■ GIVEN DATA ■
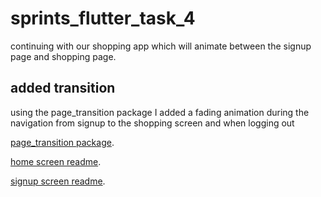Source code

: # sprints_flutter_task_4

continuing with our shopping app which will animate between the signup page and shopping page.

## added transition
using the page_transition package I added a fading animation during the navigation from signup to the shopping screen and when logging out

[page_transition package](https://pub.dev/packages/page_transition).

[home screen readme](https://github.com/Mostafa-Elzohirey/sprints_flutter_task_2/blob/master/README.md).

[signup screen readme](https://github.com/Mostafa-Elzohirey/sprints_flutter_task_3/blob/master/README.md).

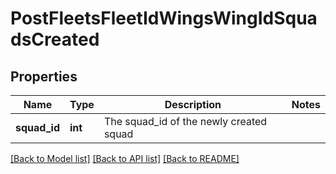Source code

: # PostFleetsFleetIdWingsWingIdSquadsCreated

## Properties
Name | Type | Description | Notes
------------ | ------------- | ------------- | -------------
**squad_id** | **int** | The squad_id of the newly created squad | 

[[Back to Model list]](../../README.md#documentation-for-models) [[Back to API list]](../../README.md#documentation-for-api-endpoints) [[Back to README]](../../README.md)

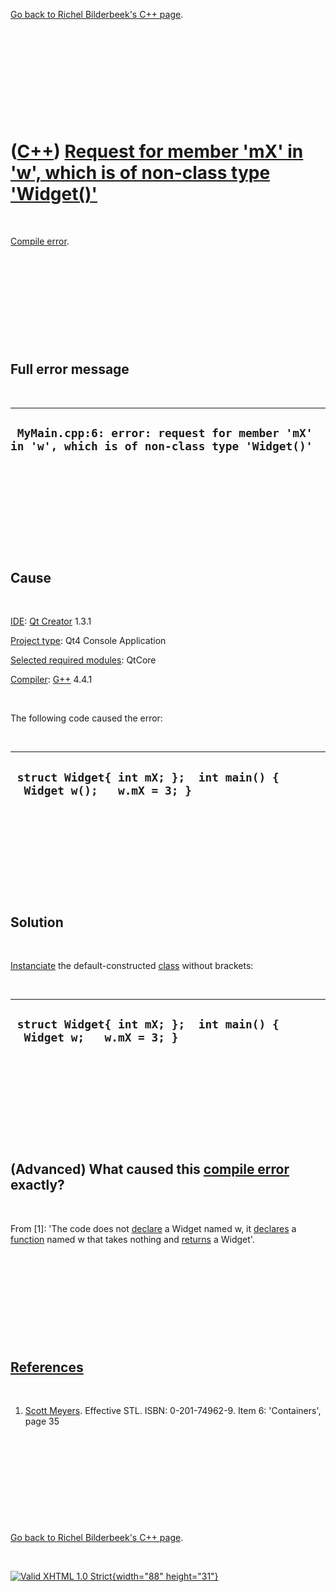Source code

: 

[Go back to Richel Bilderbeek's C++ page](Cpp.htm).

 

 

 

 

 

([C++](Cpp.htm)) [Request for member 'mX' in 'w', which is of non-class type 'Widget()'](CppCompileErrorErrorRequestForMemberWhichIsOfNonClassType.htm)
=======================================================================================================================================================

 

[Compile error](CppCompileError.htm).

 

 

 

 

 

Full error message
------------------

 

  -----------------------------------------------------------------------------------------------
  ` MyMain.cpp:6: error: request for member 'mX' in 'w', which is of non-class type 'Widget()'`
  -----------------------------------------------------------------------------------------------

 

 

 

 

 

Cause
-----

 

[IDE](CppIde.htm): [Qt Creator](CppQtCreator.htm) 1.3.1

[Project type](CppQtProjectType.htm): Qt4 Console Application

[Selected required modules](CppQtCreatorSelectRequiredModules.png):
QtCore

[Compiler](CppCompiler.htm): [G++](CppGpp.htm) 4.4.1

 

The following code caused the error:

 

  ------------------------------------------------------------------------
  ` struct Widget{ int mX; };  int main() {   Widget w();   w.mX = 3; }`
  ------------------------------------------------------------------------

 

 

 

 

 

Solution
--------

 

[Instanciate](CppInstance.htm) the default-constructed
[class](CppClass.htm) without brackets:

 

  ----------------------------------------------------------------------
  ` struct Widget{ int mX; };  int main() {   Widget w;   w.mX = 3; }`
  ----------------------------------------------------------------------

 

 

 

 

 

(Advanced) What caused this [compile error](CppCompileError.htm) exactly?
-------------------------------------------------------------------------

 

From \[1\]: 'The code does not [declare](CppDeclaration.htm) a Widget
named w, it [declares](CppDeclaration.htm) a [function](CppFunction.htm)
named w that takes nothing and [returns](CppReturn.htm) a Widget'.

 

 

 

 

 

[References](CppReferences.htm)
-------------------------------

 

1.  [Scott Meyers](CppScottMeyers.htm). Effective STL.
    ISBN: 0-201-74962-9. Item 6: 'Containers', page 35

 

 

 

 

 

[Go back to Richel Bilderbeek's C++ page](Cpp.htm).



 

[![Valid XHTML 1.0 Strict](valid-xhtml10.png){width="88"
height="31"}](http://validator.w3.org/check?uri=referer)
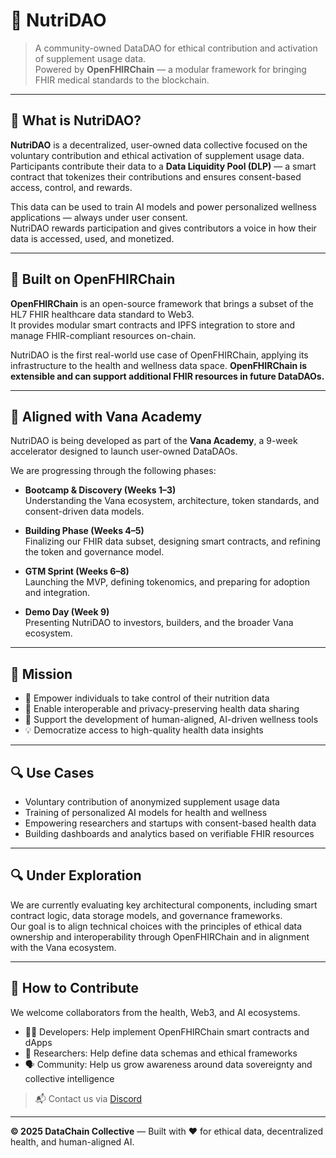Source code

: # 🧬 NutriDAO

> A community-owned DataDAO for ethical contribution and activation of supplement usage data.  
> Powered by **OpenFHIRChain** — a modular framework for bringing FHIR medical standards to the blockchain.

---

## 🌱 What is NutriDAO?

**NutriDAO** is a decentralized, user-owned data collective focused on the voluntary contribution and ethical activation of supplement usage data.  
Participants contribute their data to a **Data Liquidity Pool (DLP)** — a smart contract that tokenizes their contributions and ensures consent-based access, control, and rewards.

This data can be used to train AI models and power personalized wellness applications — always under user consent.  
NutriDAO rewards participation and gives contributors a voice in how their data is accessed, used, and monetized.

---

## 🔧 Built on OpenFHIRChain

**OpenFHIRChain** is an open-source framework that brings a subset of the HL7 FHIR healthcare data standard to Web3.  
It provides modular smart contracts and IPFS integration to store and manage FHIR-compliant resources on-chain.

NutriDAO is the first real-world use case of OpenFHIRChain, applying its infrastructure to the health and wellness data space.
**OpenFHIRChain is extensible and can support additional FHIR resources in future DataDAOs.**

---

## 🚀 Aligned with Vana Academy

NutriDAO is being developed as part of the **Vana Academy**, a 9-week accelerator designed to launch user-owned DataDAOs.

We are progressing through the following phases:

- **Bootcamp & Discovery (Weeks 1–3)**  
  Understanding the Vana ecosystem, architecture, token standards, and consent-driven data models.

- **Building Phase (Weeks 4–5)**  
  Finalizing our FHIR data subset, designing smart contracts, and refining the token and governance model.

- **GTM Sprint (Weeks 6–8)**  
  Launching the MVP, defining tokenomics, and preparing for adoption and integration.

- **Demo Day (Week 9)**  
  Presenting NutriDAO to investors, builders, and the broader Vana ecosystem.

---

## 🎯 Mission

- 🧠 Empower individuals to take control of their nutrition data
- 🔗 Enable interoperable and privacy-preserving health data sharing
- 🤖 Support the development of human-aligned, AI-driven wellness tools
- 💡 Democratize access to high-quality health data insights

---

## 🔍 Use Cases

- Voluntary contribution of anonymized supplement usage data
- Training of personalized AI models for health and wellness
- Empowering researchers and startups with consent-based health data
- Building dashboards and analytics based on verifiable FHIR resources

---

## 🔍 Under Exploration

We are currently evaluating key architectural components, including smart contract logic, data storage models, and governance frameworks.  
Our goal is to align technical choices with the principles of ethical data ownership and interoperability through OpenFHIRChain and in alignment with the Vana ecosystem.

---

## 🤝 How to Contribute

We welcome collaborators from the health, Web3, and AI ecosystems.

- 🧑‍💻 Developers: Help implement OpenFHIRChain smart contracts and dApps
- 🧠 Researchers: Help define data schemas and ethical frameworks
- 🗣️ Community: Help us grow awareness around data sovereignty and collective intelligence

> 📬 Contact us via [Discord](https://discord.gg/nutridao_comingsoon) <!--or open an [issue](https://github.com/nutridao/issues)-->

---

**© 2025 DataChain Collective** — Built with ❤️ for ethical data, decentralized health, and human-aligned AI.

■ INSTRUCTION ■
Reproduce the records above from their first line to the line bearing "## added transition", both ends included, leaving every picture out.

■ REPLY TO THE EXERCISE ■
Source code

: # sprints_flutter_task_4

continuing with our shopping app which will animate between the signup page and shopping page.

## added transition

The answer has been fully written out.